Exercise objective: Print every line of the material below word for word, but leave out the pictures.

Supplied material:
* * *

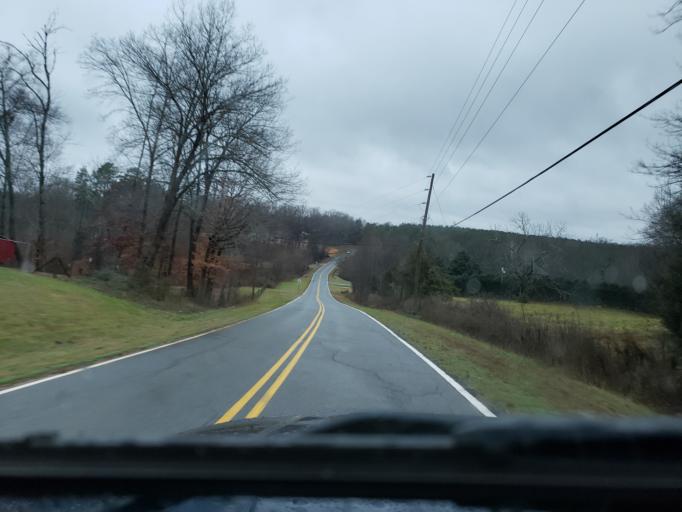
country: US
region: North Carolina
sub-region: Cleveland County
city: White Plains
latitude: 35.1811
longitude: -81.3715
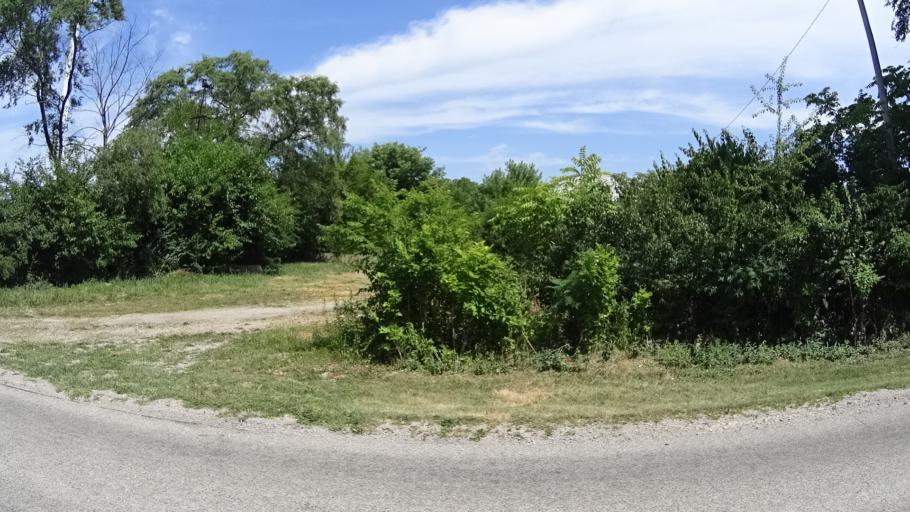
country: US
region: Ohio
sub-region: Erie County
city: Sandusky
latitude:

* * *

Solution to the problem:
country: US
region: North Carolina
sub-region: Cleveland County
city: White Plains
latitude: 35.1811
longitude: -81.3715
country: US
region: Ohio
sub-region: Erie County
city: Sandusky
latitude:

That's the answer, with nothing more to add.